La crise du gaz russe a aussi été abordée, la part de la Russie dans les importations gazières européennes est en effet passée de 41% à 9% entre août 2021 et août 2022. En réponse à cette crise, la Commission Européenne a proposé le programme Repower EU, qui propose d’économiser davantage l’énergie, diversifier l’approvisionnement de gaz et se tourner davantage vers les énergies non carbonées. Les autres programmes de la Commission ont aussi été abordés, notamment le Green Deal qui vise à la neutralité carbone en 2050.

Bien que des avancées soient faites, l’Europe connait quelques échecs au niveau de l’énergie. Par exemple, en 2007, la Suisse et l’UE ont lancé des négociations pour intégrer la Suisse au marché de l’énergie européen. Négociations qui ont échoué en 2021, le Conseil fédéral suisse ayant mis fin aux négociations.

Frontières et migrations  – Groupe de travail étudiant

Le quatrième groupe de travail, sur les frontières et les migrations, dirigé par Vincent Tupinier, a pris la suite du groupe sur l’énergie. Les étudiants ont fait une étude comparative du traitement des demandeurs d’asile issus des guerres de Syrie-Irak (2015-2016) et d’Ukraine (2022-2023). Cinq zones ont été comparées :  Suède, Allemagne, Pologne et Royaume-Uni, ainsi que l’Union Européenne.

Après avoir abordé le cadre juridique des migrations en Europe, les étudiants ont fait un bilan des statistiques de l’accueil des demandeurs d’asile, ainsi que des perceptions des habitants et migrants des pays d’accueil. Les pays européens, ont appliqué un double-standard aux demandeurs d’asile, favorisant les ukrainiens par rapport aux moyen-orientaux musulmans. Ce jugement est valable tant pour les dirigeants que pour les habitants des pays d’accueil. Toutefois, des différences existent entre eux ; l’Allemagne et la Suède ont été plus généreux que leurs partenaires européens en 2015.

Conférence de clôture : les frontières en temps de guerre, Sylvain Schirmann

Sylvain Schirmann a clôturé l’université d’été par une digression historique sur la guerre, les frontières et leur avenir, dans la langue de Molière, puis dans la langue de Goethe.
═══
**Consigne de travail A:** D'après le texte d'étude, en quelle année les négociations entre la Suisse et l'UE sur l'intégration de la Suisse au marché européen de l'énergie ont-elles échoué ?
**Consigne de travail B:** Traduisez en anglais cette phrase du texte d'étude : « Bien que des avancées soient faites, l’Europe connait quelques échecs au niveau de l’énergie. »
Le matériau qui suit est indépendant du texte d'étude.
═══
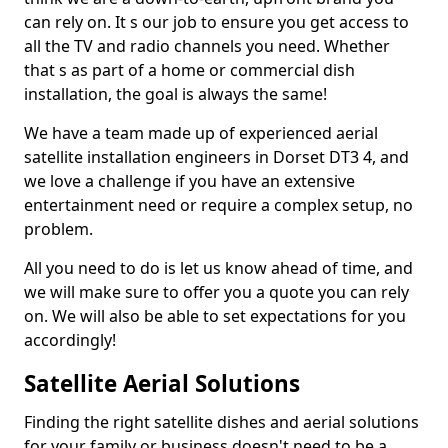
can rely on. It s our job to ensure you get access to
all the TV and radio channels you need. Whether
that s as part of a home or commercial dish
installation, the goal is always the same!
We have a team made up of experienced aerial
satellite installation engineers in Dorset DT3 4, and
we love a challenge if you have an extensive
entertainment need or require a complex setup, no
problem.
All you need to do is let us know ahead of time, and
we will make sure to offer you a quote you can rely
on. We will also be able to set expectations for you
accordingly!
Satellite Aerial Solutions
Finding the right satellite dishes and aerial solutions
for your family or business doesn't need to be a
═══
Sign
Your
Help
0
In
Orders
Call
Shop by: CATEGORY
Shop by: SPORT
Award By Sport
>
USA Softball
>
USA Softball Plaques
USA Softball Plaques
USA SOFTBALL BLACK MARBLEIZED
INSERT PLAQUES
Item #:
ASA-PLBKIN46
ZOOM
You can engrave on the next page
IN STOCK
═══
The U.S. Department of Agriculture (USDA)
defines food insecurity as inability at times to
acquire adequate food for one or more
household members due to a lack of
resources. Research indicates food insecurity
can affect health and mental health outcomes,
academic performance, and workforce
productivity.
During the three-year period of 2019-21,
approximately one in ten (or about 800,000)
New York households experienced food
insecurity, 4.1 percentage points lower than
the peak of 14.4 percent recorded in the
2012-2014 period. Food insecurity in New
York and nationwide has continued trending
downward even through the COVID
═══
**Corrigé A:** En 2021, le Conseil fédéral suisse ayant mis fin aux négociations.

**Corrigé B:** Although progress is being made, Europe is experiencing some failures in the field of energy.